Mbappe is a true striker by every measure, able to play in the middle of the park with anyone, but he has a special knack for navigating the channels on the wings, using his movement to find the spaces in between the defenders and breezing through on goal.

This style reminds some of another great French striker who played for Monaco, a certain Thierry Henry. Arsenal manager Arsene Wenger didn’t hesitate in making the comparison in February,

“Mbappe is not exactly Thierry Henry, but it’s true he has similar qualities. We follow him, we know him very well, he’s developing well. I think he extended his contract last season with Monaco so it’s Monaco who will decide about his future. He could be another Thierry Henry… He’s a guy who’s electric like Thierry was, can dribble, can pass people and is efficient. The talent is similar. After that, does he have the same level of motivation, desire and intelligence that Thierry had? The next two years will tell us that, but the first signs are very promising.”

High praise from Le Professeur indeed. While Wenger’s reputation has taken a bit of a hit recently with his club’s loss in form, he is still a highly revered figure in France. Diego Costa, Chelsea’s enigmatic but prolific striker, said of Mbappe,”if he continues to progress at this rate, he’ll be a phenomenon. He’s a killer in front of goal.”

And Kylian’s own teammate Fabinho sees only great things in Mbappe’s future, “sooner or later he will end up at Madrid, Barcelona or a club like that. But for now he’s here, so lets enjoy that!”

To go from a professional debut in December of 2015 at 16 years old, to being the second youngest ever to receive a call up from the French national team, to leading his team into the semifinals of the Champions League and the top of Ligue 1 well before his twentieth birthday makes Mbappe truly one of the most exciting young players in recent history. We’re starting to run out of superlatives for the striker.

For his second goal against Dortmund (4:36 in video above) he preys on a mistake by the Dortmund backline, sprints past Sokratis (a highly experienced Greek international) and fires an absolutely unstoppable shot past Roman Burki in goal. That is the finish of a man with all the confidence and poise in the world, a finish of a, well, not a damn EIGHTEEN-YEAR-OLD.

For his part Kylian had stayed humble.
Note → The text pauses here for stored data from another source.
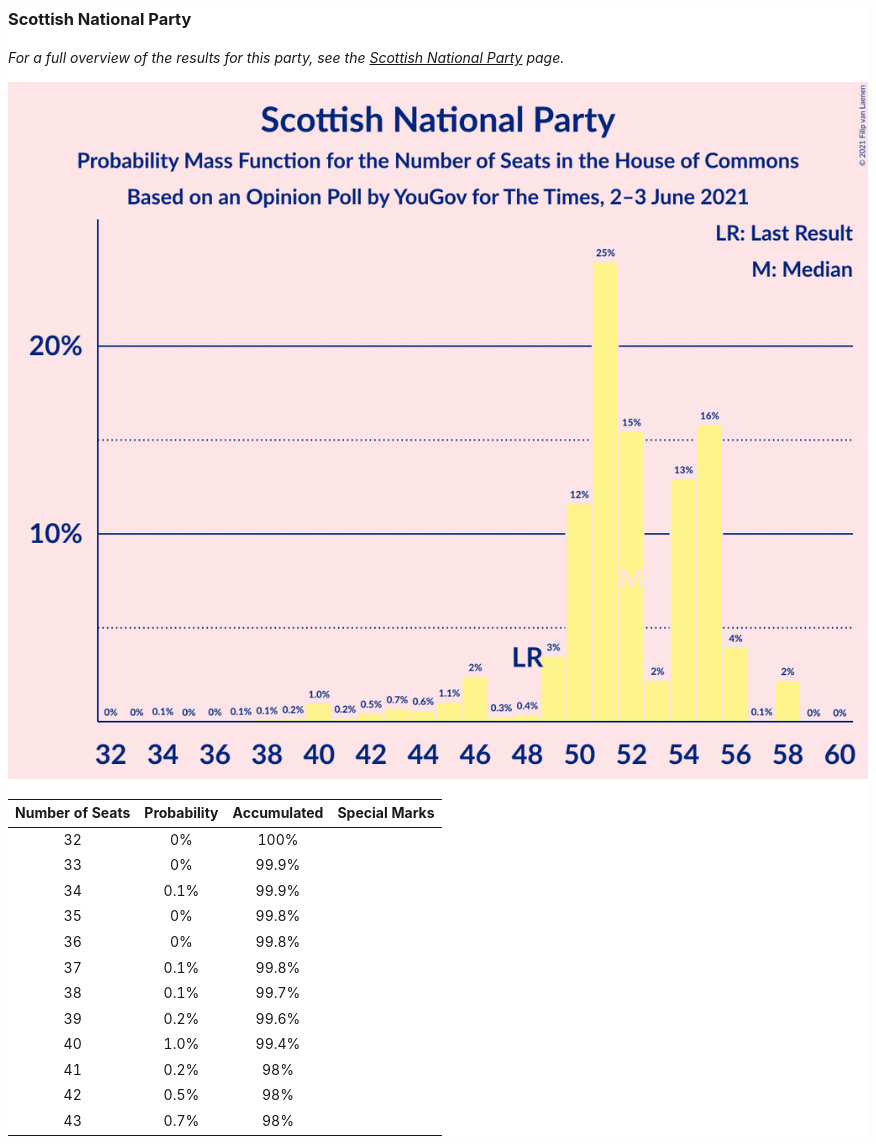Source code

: ### Scottish National Party

*For a full overview of the results for this party, see the [Scottish National Party](party-scottishnationalparty.html) page.*

![Graph with seats probability mass function not yet produced](2021-06-03-YouGov-seats-pmf-scottishnationalparty.png "Seats Probability Mass Function")

| Number of Seats | Probability | Accumulated | Special Marks |
|:---------------:|:-----------:|:-----------:|:-------------:|
| 32 | 0% | 100% |  |
| 33 | 0% | 99.9% |  |
| 34 | 0.1% | 99.9% |  |
| 35 | 0% | 99.8% |  |
| 36 | 0% | 99.8% |  |
| 37 | 0.1% | 99.8% |  |
| 38 | 0.1% | 99.7% |  |
| 39 | 0.2% | 99.6% |  |
| 40 | 1.0% | 99.4% |  |
| 41 | 0.2% | 98% |  |
| 42 | 0.5% | 98% |  |
| 43 | 0.7% | 98% |  |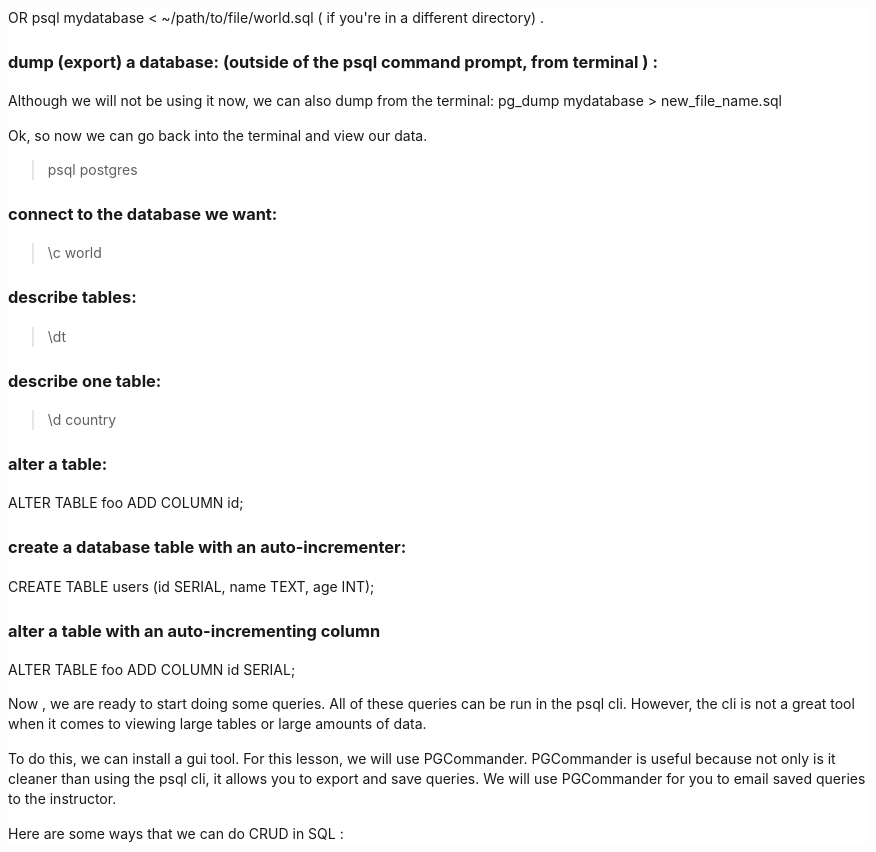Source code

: OR
psql mydatabase < ~/path/to/file/world.sql  ( if you're in a different directory) .

### dump (export) a database: (outside of the psql command prompt, from terminal ) :
Although we will not be using it now, we can also dump from the terminal:
pg_dump mydatabase > new_file_name.sql


Ok, so now we can go back into the terminal and view our data.
<blockquote>
        psql postgres
</blockquote>


### connect to the database we want:
<blockquote>
    \c world
</blockquote>

### describe tables:
<blockquote>
    \dt
</blockquote>

### describe one table:
<blockquote>
    \d country
</blockquote>

### alter a table:
ALTER TABLE foo ADD COLUMN id;

### create a database table with an auto-incrementer:
CREATE TABLE users (id SERIAL, name TEXT, age INT);

### alter a table with an auto-incrementing column
ALTER TABLE foo ADD COLUMN id SERIAL;


Now , we are ready to start doing some queries.
All of these queries can be run in the psql cli.
However, the cli is not a great tool when it comes to viewing large tables or large amounts of data.

To do this, we can install a gui tool. For this lesson, we will use PGCommander.
PGCommander is useful because not only is it cleaner than using the psql cli, it allows you to export and save queries.
We will use PGCommander for you to email saved queries to the instructor.
<br>

Here are some ways that we can do CRUD in SQL :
He apparently lives at the Monaco training ground like most of the other youth players, is absolutely obsessed with soccer, and said of a potential move to Real Madrid, “we all must take things step by step. Madrid is for players at the peak of their careers, and I am not there yet.”

Sounds like a kid that has the absolute killer attitude to become one of the great players in world soccer. All signs point to that being the case and Mbappe garnering the highest price-tag of any player ever. Apparently he’s reading Michael Jordan’s autobiography, before it’s all said and done he may just be the MJ of soccer.